Last month Willamette Week published a letter from a passionate animal rights activist who was critical of an earlier article that celebrated the return of fur as a fashion trend. In the December 18th article "Actually, Fur is Bad and Shame on People Promoting It As A Cool New Trend", Dani Rukin wrote "Right now, the U.S. Administration has determined that certain immigrants, many desperately fleeing unimaginable violence in their country-or-origin, are 'invasive. Is that the kind of world we want to live in?"

Then earlier this month, inspired by the demonstration in front of the Willamette Week offices, animal rights activists staged a protest in front of Will Leathers, the storefront for a family-owned business based out of Eugene. They picked the store because of the foot traffic, even though their protest seemed to have no impact on business whatsoever.

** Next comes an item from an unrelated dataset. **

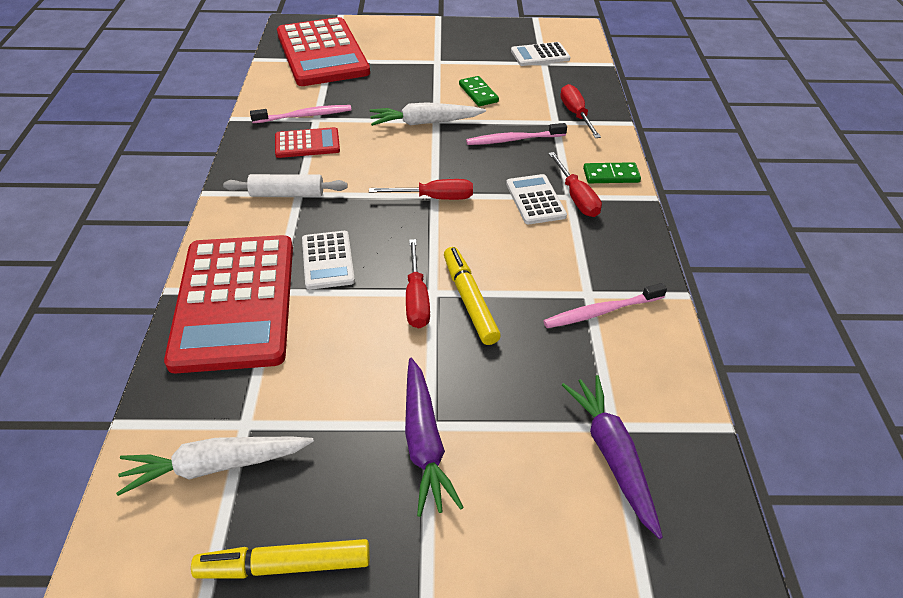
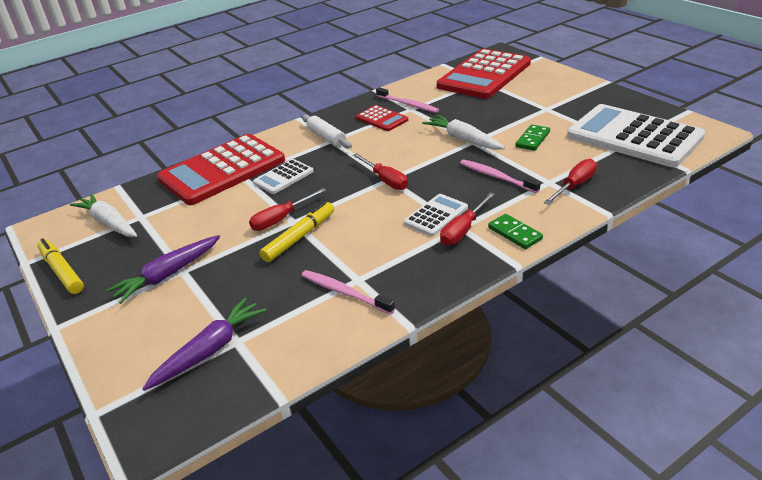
camera: 60 degrees right, 10 degrees down
white calculator [511,42,570,66] -> white calculator [567,104,705,167], size x2.14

Now, I love animals and agree that floor-length fur coats sold out of high-end boutiques or whatever are really not cool. I was ruined for days after watching that video of the elephant who cried while being rescued from chains and taken to a sanctuary. Seriously, I'm not going to even link to it because it'll just make me upset all over again. You can Google it if like, you really need to see a crying elephant because it'll somehow make your day better. Be my guest.

It's just that you lose me when you start comparing the plight of animals to that of immigrants and other human rights abuses in an attempt to gain support for the better treatment of animals. Showing the suffering of animals alongside that of humans is a tactic used throughout the animals rights movement, and it's not uncommon to see memes depicting pigs hanging from meat hooks next to photos of black people being lynched, for example.

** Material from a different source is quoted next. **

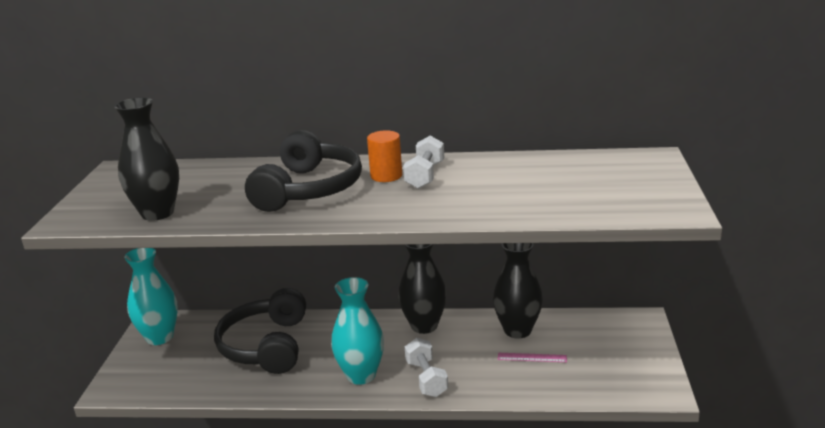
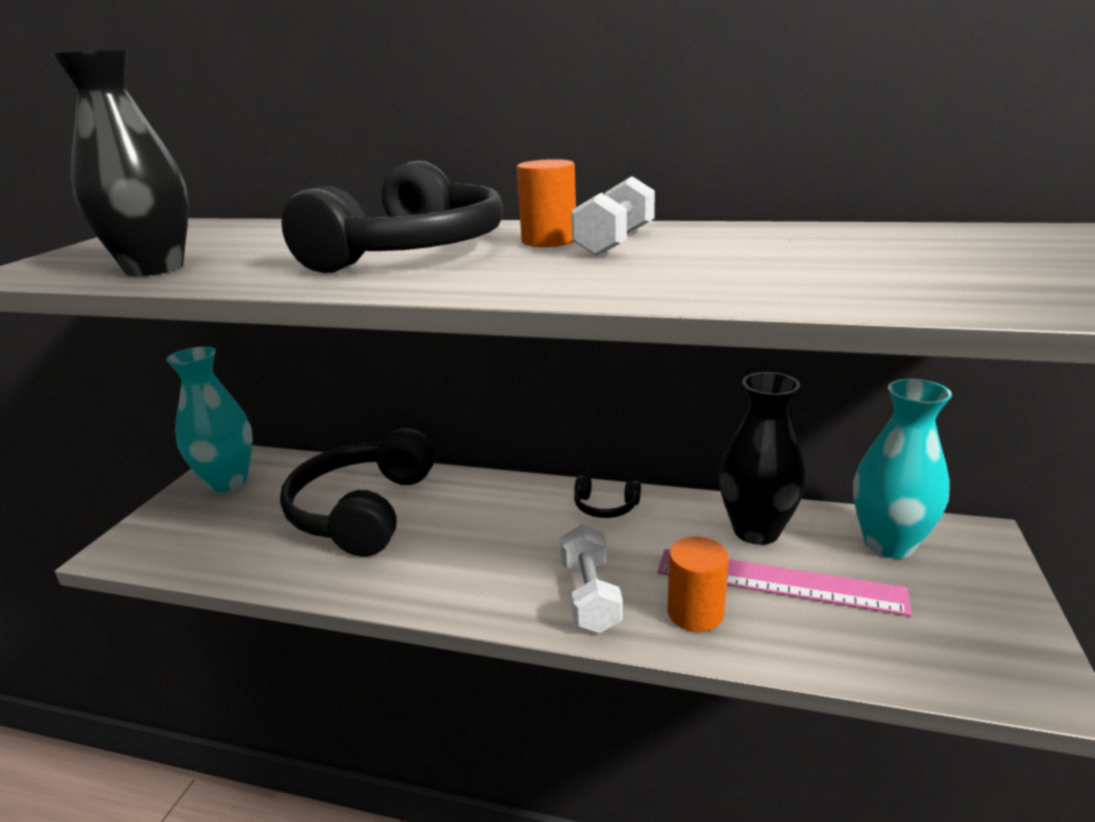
camera: 10 degrees right, 0 degrees up
turquoise vase [331,277,384,385] -> turquoise vase moved to [853,379,952,558]
black vase [398,244,447,334] -> black headphones [574,475,641,518]
pink ruler [498,353,567,362] -> pink ruler [658,549,911,616], size x2.00
none -> orange cylinder [668,536,729,632]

Not only is it shitty to compare humans to animals in this way, this does nothing for the humans whose suffering is being used as a rhetorical ploy. I saw a discussion about this on Facebook a while back where Chincanx community activist Carlos Covarrubias pointed out that the only thing this tactic achieves at best is improving conditions for animals. I couldn't find the original post, so I reached out to him about it.

"I'll reiterate," he wrote back, "that animal rights don't trickle down to human rights. That is some white folk logic if I've ever heard it."

This is a crucial point to make in regards to the animal rights movement, which oftentimes finds itself at odds with immigrants and other people of color. PETA applauded Sheriff Joe Arpaio for serving vegan food in his infamous tent prison, and prescriptivist attitudes about diet and nutrition have deep racist and classist implications. Activists in Canada have also had issues with Native peoples in regards to seal hunting, resulting in decades-long a clash over Indigenous food traditions.

So remember, it's okay if you want to be an advocate for animals, that's very noble, but using immigrants and other marginalized groups as rhetorical fodder is really not cool. There are ways to advocate for a more just world for both humans and animals without resorting to sensationalist rhetoric. Just think of it as ethically sourcing your activism, or something.

That's it for this week, thanks for stopping by.